My eyes slant into daggers and I look back at CJ, "All that did was teach that girl that discrimination and prejudice is okay. How is she going to go through life being scared of any brown person who crosses her path. Even the fact that she was scared in the first place notions towards something she previously learned in her home life."
I am ranting and chugging my glass of wine, readying myself to get the fuck out of this restaurant before I start screaming or balling my eyes out.
Throughout our whole conversation, CJ and I were aware that the table next to us, the little girl, the mom, the grandparents, could hear us. Like I said, it's a small, one room, restaurant. It sounds petty, to talk about people knowing they can hear you, but in a situation like this, pettiness becomes our only source of power. The only outlet we have to channel our emotions without becoming exceedingly angry or utterly depressed.
What else could we do? Tell the little girl she was being racist? Tell the mom to teach her daughter some respect? Tell the grandparents to stop eyeing CJ like he was going to take the tip they left off the table? A lot easier than it sounds, and as a Black person, you never know how this type of confrontation could be taken in a setting like this. Would people see where our anger was coming from? Or would they be upset for causing "a scene" and making everyone else uncomfortable.
We get out of there as soon as we can, ready to leave the whole situation behind. On the walk to Broadway I call my mom, explaining what happened. She is, of course, shocked and angry as well; I have another rant with her about how children grow to have racist thoughts and the role of the parents.

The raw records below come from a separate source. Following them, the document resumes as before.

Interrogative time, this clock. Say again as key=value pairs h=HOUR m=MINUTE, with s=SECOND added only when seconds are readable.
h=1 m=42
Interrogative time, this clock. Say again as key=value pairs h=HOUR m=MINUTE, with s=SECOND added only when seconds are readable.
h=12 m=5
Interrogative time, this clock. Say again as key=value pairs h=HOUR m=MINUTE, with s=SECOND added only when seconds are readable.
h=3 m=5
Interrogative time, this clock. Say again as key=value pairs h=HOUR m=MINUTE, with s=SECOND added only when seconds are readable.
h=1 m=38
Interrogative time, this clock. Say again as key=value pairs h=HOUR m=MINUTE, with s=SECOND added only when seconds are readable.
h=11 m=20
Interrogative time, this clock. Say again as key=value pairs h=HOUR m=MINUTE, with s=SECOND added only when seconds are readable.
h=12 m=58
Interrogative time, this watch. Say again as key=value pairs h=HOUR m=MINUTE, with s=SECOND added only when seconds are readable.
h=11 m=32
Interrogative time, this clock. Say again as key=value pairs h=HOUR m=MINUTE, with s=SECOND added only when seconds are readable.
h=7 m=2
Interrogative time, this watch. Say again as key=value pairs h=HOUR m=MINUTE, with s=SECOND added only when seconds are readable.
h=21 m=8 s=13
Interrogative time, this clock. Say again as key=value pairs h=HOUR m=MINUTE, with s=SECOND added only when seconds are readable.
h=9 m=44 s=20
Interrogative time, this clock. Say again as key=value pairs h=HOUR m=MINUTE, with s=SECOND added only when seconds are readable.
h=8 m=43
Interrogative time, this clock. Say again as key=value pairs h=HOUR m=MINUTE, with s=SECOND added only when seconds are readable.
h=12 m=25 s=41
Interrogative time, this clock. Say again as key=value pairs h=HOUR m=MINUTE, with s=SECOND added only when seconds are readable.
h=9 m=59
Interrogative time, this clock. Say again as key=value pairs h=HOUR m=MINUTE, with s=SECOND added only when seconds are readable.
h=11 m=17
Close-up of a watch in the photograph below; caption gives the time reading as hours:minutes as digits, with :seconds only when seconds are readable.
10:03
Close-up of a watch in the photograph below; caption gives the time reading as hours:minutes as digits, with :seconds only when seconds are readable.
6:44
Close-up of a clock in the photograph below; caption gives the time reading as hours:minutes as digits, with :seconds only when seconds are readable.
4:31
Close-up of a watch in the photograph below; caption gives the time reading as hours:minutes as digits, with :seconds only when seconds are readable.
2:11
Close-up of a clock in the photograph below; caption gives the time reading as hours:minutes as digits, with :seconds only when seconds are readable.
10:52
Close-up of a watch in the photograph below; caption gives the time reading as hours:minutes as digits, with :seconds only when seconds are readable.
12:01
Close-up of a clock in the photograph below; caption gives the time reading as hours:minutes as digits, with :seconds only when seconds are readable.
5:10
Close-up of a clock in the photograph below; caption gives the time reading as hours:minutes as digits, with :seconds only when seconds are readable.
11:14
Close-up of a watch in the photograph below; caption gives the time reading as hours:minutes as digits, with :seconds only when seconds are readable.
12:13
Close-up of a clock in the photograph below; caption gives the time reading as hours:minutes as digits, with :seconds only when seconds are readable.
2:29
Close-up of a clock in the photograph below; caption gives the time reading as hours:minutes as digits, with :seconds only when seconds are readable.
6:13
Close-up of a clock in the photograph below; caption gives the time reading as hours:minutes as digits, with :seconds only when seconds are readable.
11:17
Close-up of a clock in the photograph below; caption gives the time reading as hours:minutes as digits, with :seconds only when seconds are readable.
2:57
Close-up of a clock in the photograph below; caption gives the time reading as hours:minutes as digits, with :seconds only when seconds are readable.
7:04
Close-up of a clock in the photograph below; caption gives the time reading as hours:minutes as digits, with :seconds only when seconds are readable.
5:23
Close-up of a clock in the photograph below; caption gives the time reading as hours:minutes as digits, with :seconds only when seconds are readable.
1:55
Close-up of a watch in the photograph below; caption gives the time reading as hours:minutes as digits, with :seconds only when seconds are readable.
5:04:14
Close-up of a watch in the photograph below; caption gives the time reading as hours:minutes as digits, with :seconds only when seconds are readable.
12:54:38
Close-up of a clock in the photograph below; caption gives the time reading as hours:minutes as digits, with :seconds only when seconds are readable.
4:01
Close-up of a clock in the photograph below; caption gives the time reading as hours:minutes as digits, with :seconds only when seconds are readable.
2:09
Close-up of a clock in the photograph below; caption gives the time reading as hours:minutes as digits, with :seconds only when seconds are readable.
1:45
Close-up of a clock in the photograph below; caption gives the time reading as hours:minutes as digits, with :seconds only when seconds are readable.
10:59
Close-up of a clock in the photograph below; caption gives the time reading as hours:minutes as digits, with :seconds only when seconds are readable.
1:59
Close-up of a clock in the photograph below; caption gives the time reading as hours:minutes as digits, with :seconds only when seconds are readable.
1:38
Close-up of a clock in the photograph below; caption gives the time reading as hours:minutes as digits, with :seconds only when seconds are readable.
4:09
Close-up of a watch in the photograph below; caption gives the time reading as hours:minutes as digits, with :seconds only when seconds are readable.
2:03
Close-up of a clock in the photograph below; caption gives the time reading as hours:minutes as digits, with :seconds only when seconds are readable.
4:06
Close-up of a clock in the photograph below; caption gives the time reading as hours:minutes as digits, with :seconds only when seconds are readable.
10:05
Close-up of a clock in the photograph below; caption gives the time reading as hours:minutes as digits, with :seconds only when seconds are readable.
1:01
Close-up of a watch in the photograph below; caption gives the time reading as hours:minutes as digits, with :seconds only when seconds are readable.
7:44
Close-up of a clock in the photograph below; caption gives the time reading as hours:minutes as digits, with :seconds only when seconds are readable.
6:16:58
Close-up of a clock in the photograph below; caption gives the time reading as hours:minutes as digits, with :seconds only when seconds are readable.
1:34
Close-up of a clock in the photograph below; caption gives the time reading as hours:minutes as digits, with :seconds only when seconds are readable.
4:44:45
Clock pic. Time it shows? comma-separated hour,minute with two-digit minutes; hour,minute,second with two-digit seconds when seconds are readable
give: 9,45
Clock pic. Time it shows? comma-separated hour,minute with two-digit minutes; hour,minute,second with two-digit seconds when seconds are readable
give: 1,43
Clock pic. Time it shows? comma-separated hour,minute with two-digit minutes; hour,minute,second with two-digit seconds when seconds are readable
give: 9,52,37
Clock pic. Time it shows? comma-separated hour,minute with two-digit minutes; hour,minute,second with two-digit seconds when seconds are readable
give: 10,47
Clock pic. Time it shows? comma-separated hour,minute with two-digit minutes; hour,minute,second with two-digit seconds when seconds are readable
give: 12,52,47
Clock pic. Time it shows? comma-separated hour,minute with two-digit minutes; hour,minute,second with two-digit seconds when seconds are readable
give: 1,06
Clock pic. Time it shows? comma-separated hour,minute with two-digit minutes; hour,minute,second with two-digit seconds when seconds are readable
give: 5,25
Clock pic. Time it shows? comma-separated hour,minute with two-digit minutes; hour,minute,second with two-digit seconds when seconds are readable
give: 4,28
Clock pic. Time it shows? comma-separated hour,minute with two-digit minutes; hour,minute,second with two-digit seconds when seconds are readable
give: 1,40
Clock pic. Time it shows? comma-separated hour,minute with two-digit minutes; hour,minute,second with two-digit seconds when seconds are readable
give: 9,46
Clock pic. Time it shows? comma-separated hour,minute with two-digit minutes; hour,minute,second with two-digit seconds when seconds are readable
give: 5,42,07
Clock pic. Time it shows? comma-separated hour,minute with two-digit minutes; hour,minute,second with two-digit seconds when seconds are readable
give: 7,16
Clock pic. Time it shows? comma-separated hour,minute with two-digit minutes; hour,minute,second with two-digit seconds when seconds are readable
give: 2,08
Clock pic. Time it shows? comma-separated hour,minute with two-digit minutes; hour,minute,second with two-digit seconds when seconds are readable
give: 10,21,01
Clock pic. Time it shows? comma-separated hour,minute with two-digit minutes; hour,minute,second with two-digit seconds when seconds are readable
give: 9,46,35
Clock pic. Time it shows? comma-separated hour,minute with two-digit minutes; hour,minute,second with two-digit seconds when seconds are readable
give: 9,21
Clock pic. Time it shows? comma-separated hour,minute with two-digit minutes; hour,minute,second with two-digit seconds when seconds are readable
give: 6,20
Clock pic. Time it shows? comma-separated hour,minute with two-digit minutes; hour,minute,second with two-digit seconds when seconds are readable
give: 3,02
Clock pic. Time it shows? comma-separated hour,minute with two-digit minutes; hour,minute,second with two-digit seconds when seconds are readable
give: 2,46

The rest of the day progressed as planned: I find a dress for graduation, CJ finds a suit, and we both find shoes. When we get home that evening I look at the notes I typed in my phone at the restaurant earlier that day, the first draft of this piece.
Don't let it continue to bother you, I tell myself, but it's not possible. The little girl, practically still a toddler, had looked at me as if I was an alien. Someone who didn't belong in the restaurant, in New York City, or anywhere at all. How could someone who barely knows the world be so uncomfortable with my existence in it already?
Like I said previously, as a Black person, you grow used to the way people look at you in public spaces.
New York may present itself as a diverse melting pot of all types of people, but it can also be just as divided as anywhere else in the country. Black people live in boroughs that gentrifiers are desperate to buy up and make room for people with more money. Homeless people on 5th Avenue beg Upper East Siders for spare change while they are passed by on the walk from Tiffany's to Louis Vuitton. How could a city that has such a large amount of upper class citizens, almost every race you can imagine, one of the highest African American populations in the country, and a steadily growing homeless population not be divided? This is America we're talking about.